◆ Exercise prompt: Please output all the entries word for word, without the pictures.
*****
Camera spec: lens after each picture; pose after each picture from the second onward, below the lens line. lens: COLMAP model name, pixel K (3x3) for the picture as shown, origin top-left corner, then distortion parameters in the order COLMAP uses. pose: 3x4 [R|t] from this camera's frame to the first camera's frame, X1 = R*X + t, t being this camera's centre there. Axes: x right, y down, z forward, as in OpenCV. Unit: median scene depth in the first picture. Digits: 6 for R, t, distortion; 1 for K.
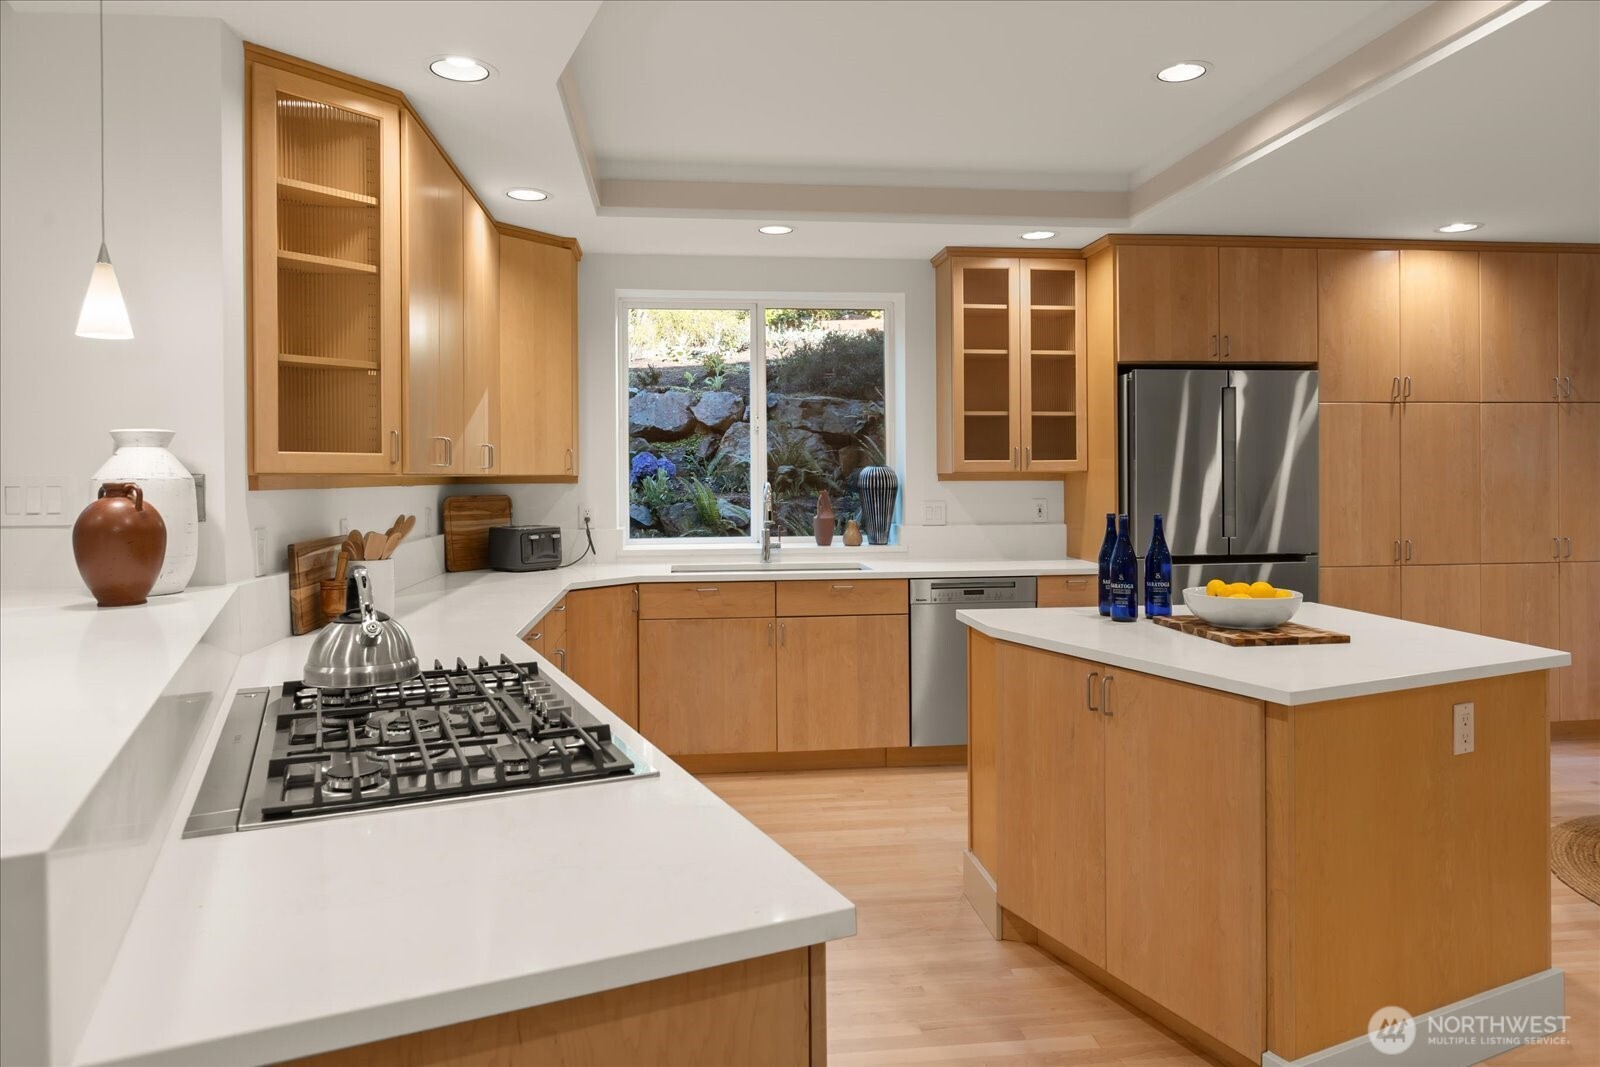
lens RADIAL K [[1023.5, 0, 801.5], [0, 1023.5, 482.6], [0, 0, 1]] dist [0.008318, -0.003341]
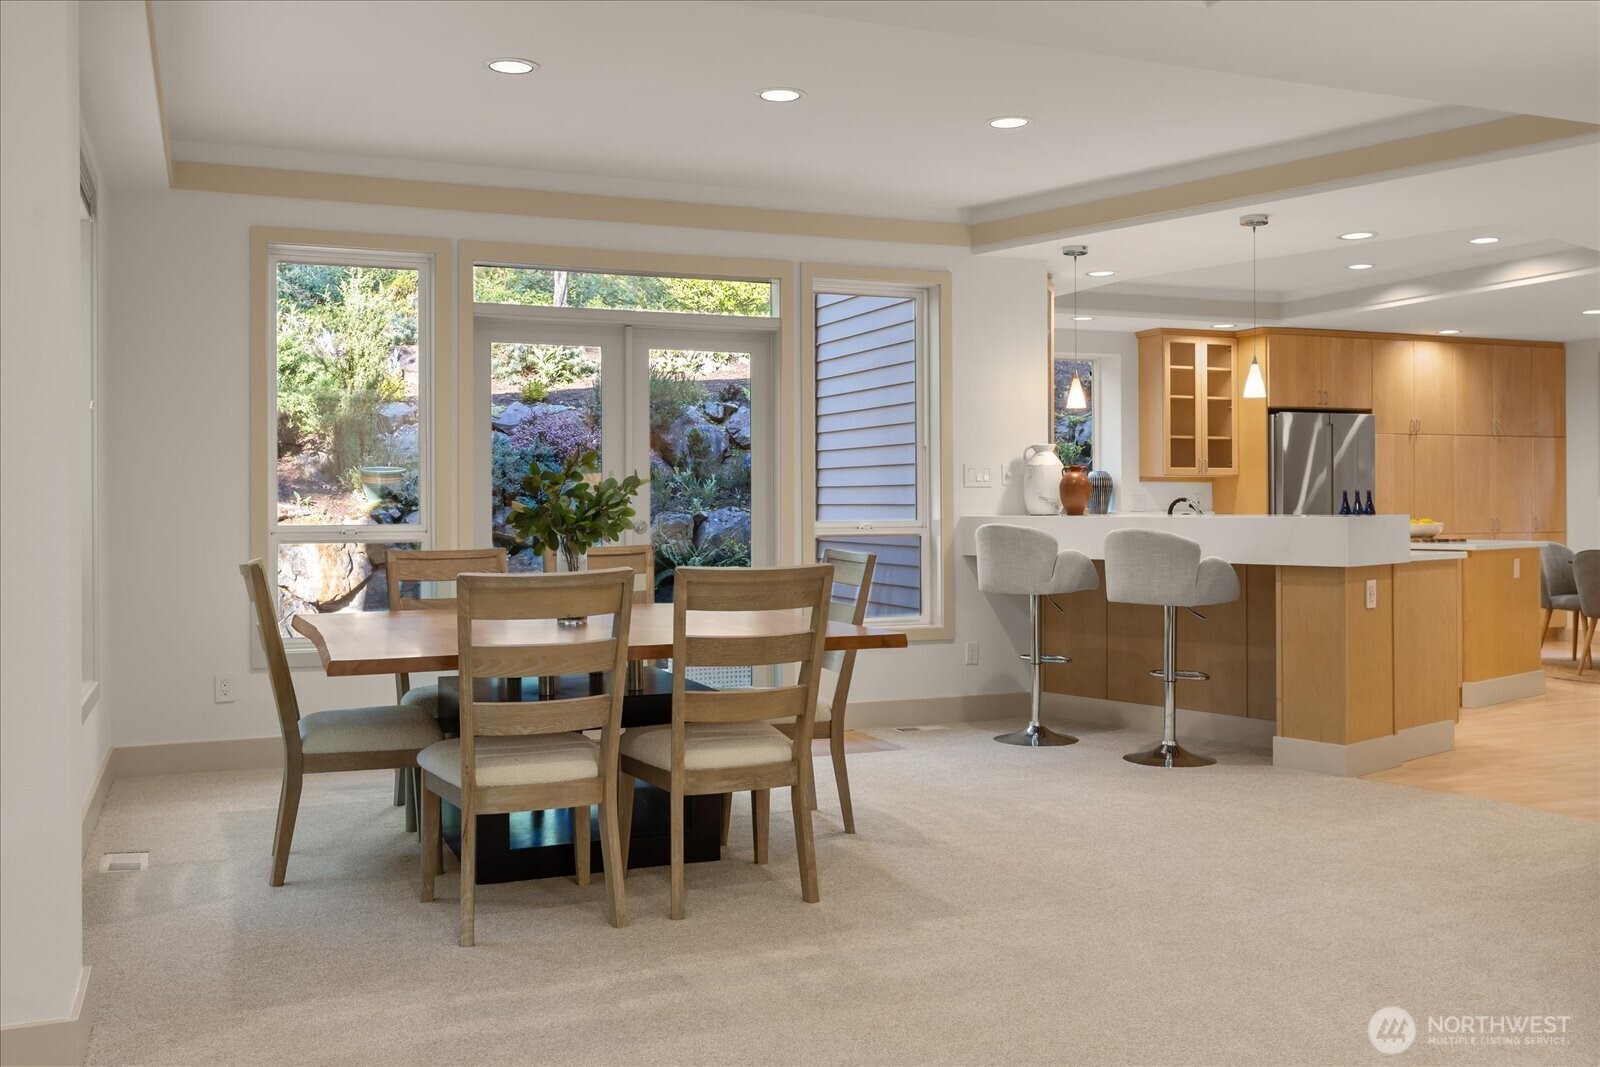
lens RADIAL K [[1416.8, 0, 794.1], [0, 1416.8, 495.9], [0, 0, 1]] dist [-0.019266, 0.015764]
pose [[0.967810, 0.003655, 0.251654, -0.918348], [-0.000210, 0.999906, -0.013717, 0.049863], [-0.251680, 0.013223, 0.967720, -0.904472]]
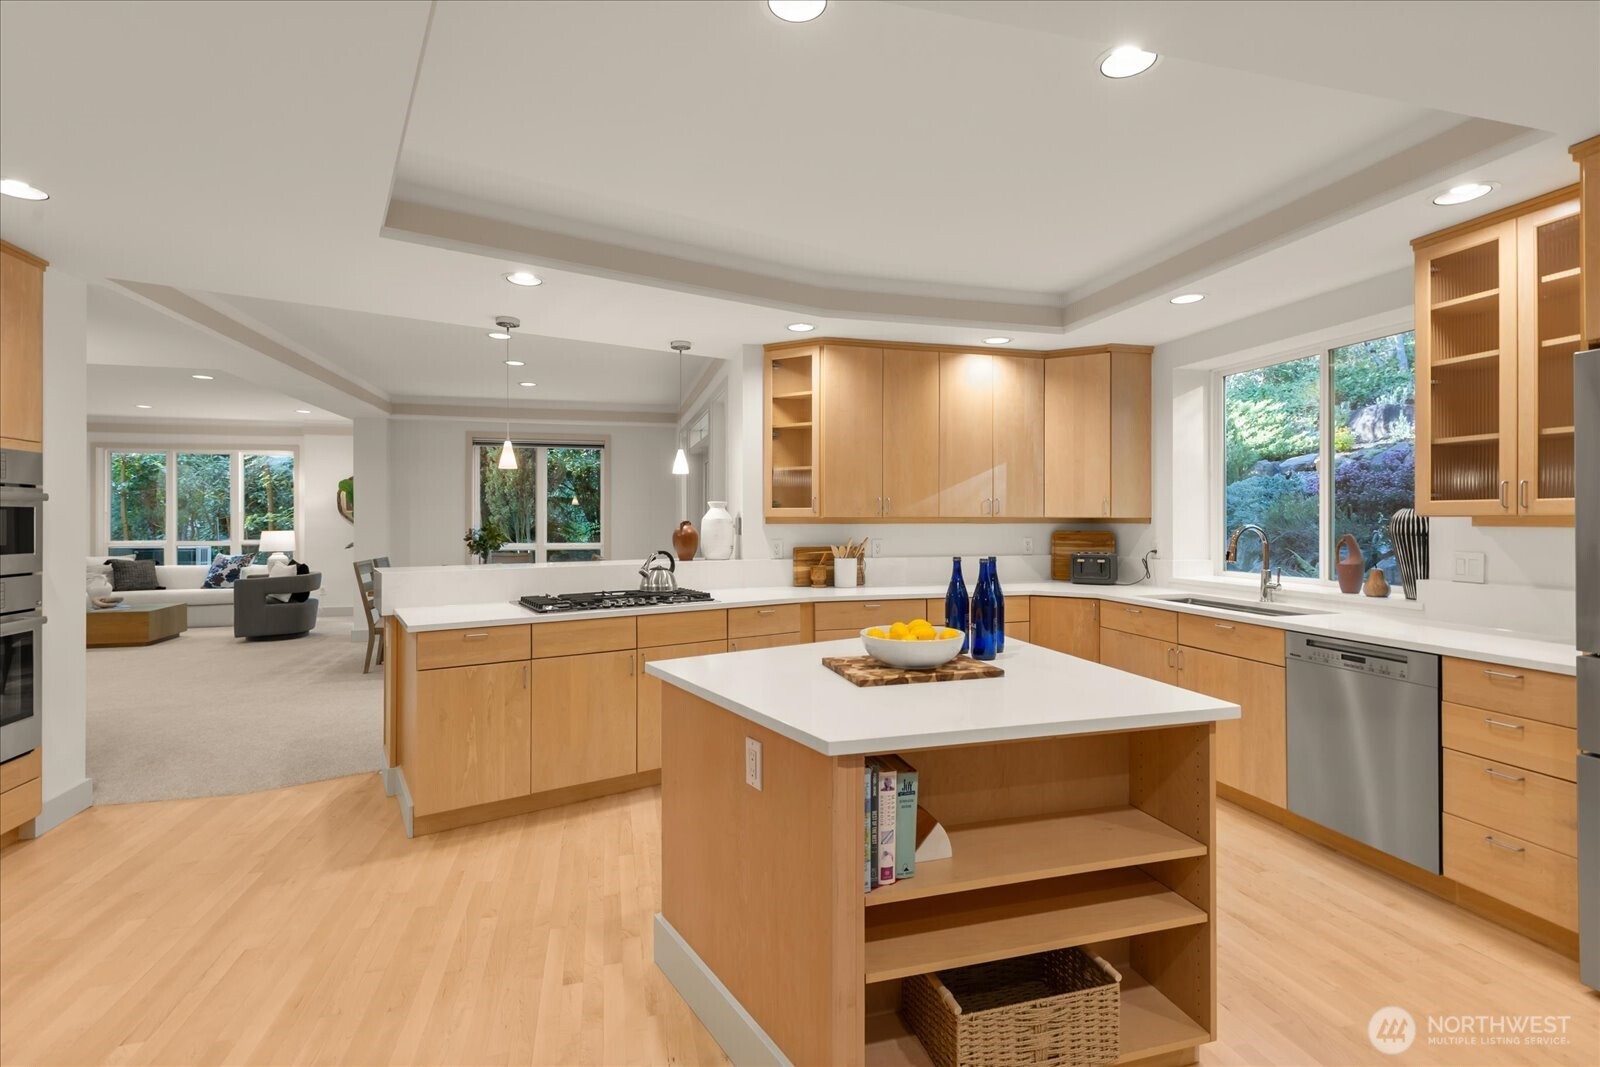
lens RADIAL K [[738.5, 0, 817.5], [0, 738.5, 521.7], [0, 0, 1]] dist [0.005620, 0.000499]
pose [[0.167282, 0.008730, -0.985870, 0.651938], [-0.004446, 0.999957, 0.008101, -0.008221], [0.985899, 0.003028, 0.167314, 0.432759]]
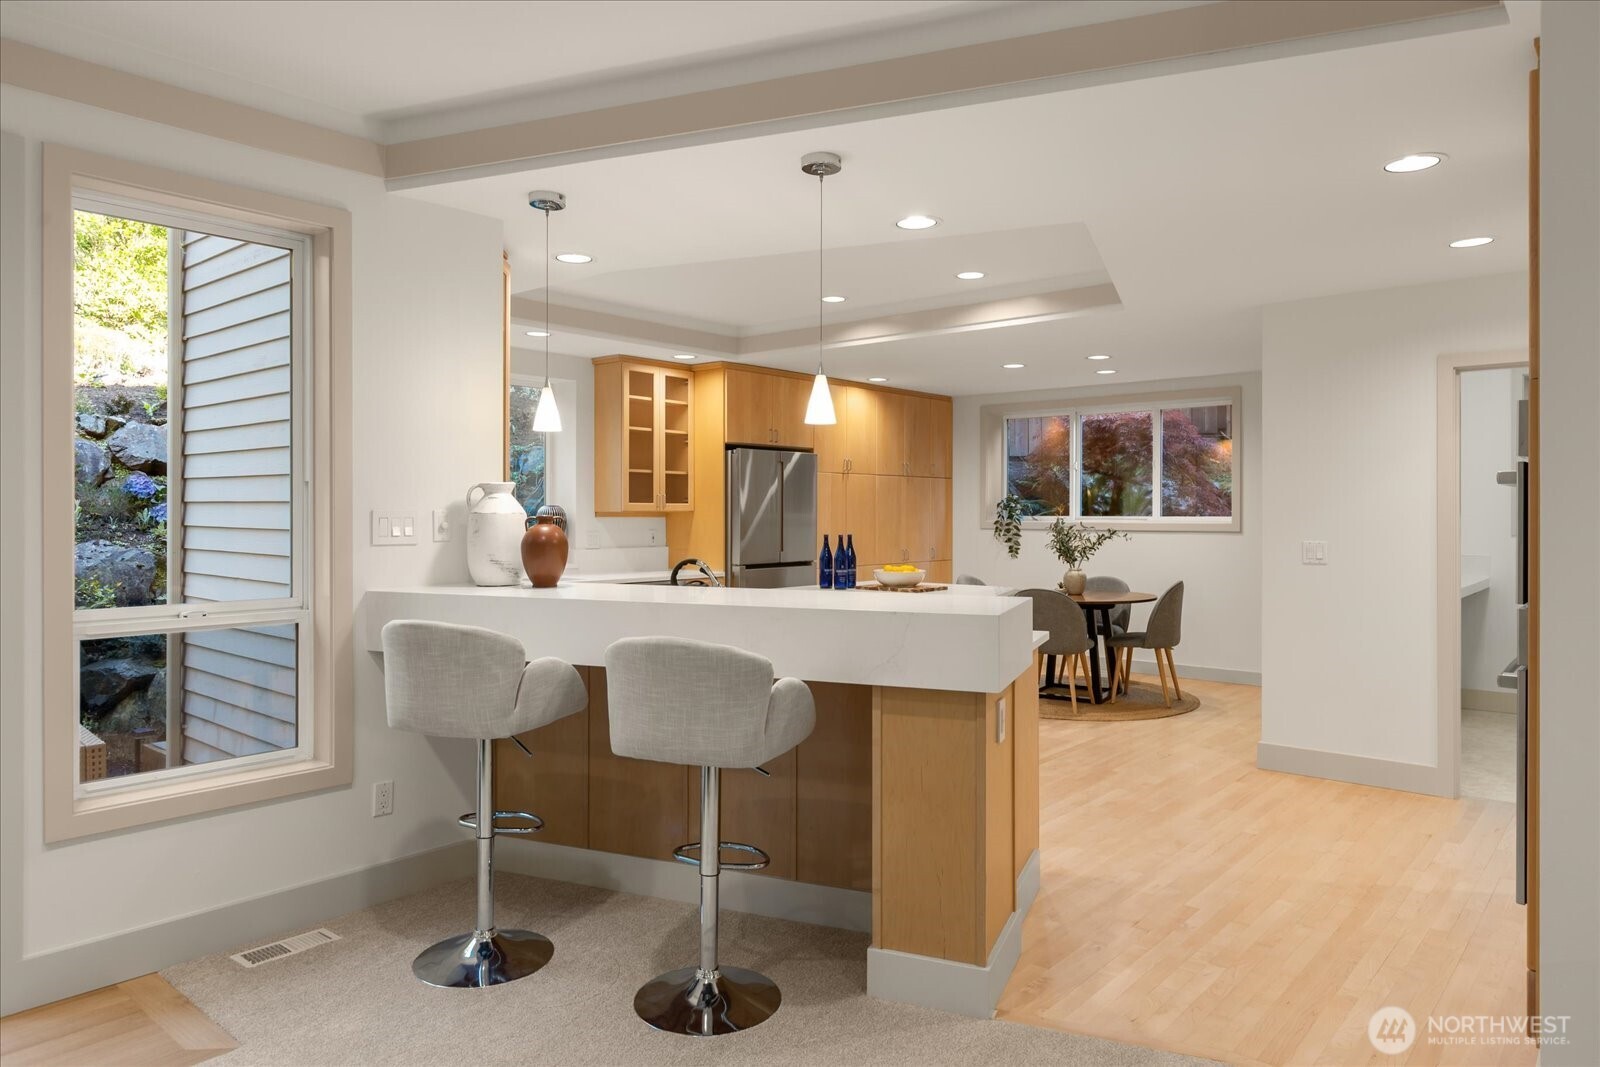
lens RADIAL K [[1023.5, 0, 806.8], [0, 1023.5, 518.1], [0, 0, 1]] dist [0.008318, -0.003341]
pose [[0.741826, 0.003673, 0.670583, -0.626743], [-0.002099, 0.999993, -0.003155, 0.003890], [-0.670590, 0.000933, 0.741828, -0.244213]]
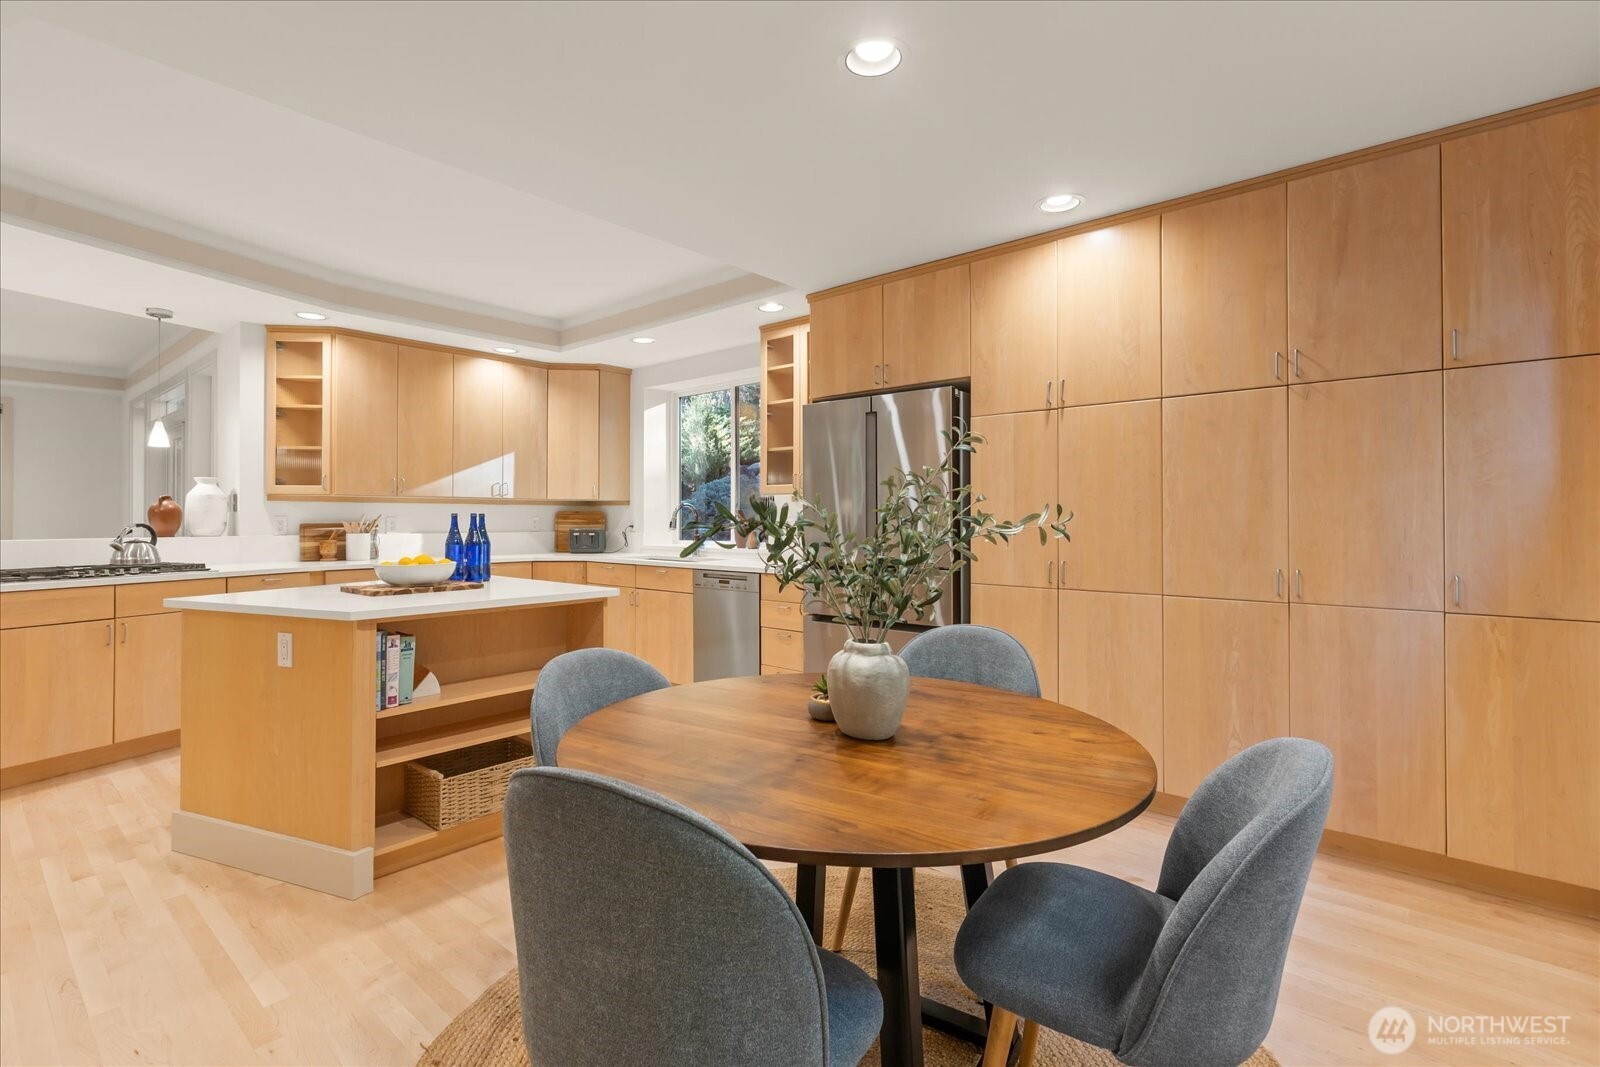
lens RADIAL K [[738.5, 0, 785.0], [0, 738.5, 514.9], [0, 0, 1]] dist [0.005620, 0.000499]
pose [[0.669463, 0.003320, -0.742838, 0.887716], [-0.008793, 0.999955, -0.003456, 0.019509], [0.742793, 0.008845, 0.669462, 0.378484]]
*****
◆ Answer area:
Camera spec: lens after each picture; pose after each picture from the second onward, below the lens line. lens: COLMAP model name, pixel K (3x3) for the picture as shown, origin top-left corner, then distortion parameters in the order COLMAP uses. pose: 3x4 [R|t] from this camera's frame to the first camera's frame, X1 = R*X + t, t being this camera's centre there. Axes: x right, y down, z forward, as in OpenCV. Unit: median scene depth in the first picture. Digits: 6 for R, t, distortion; 1 for K.
lens RADIAL K [[1023.5, 0, 801.5], [0, 1023.5, 482.6], [0, 0, 1]] dist [0.008318, -0.003341]
lens RADIAL K [[1416.8, 0, 794.1], [0, 1416.8, 495.9], [0, 0, 1]] dist [-0.019266, 0.015764]
pose [[0.967810, 0.003655, 0.251654, -0.918348], [-0.000210, 0.999906, -0.013717, 0.049863], [-0.251680, 0.013223, 0.967720, -0.904472]]
lens RADIAL K [[738.5, 0, 817.5], [0, 738.5, 521.7], [0, 0, 1]] dist [0.005620, 0.000499]
pose [[0.167282, 0.008730, -0.985870, 0.651938], [-0.004446, 0.999957, 0.008101, -0.008221], [0.985899, 0.003028, 0.167314, 0.432759]]
lens RADIAL K [[1023.5, 0, 806.8], [0, 1023.5, 518.1], [0, 0, 1]] dist [0.008318, -0.003341]
pose [[0.741826, 0.003673, 0.670583, -0.626743], [-0.002099, 0.999993, -0.003155, 0.003890], [-0.670590, 0.000933, 0.741828, -0.244213]]
lens RADIAL K [[738.5, 0, 785.0], [0, 738.5, 514.9], [0, 0, 1]] dist [0.005620, 0.000499]
pose [[0.669463, 0.003320, -0.742838, 0.887716], [-0.008793, 0.999955, -0.003456, 0.019509], [0.742793, 0.008845, 0.669462, 0.378484]]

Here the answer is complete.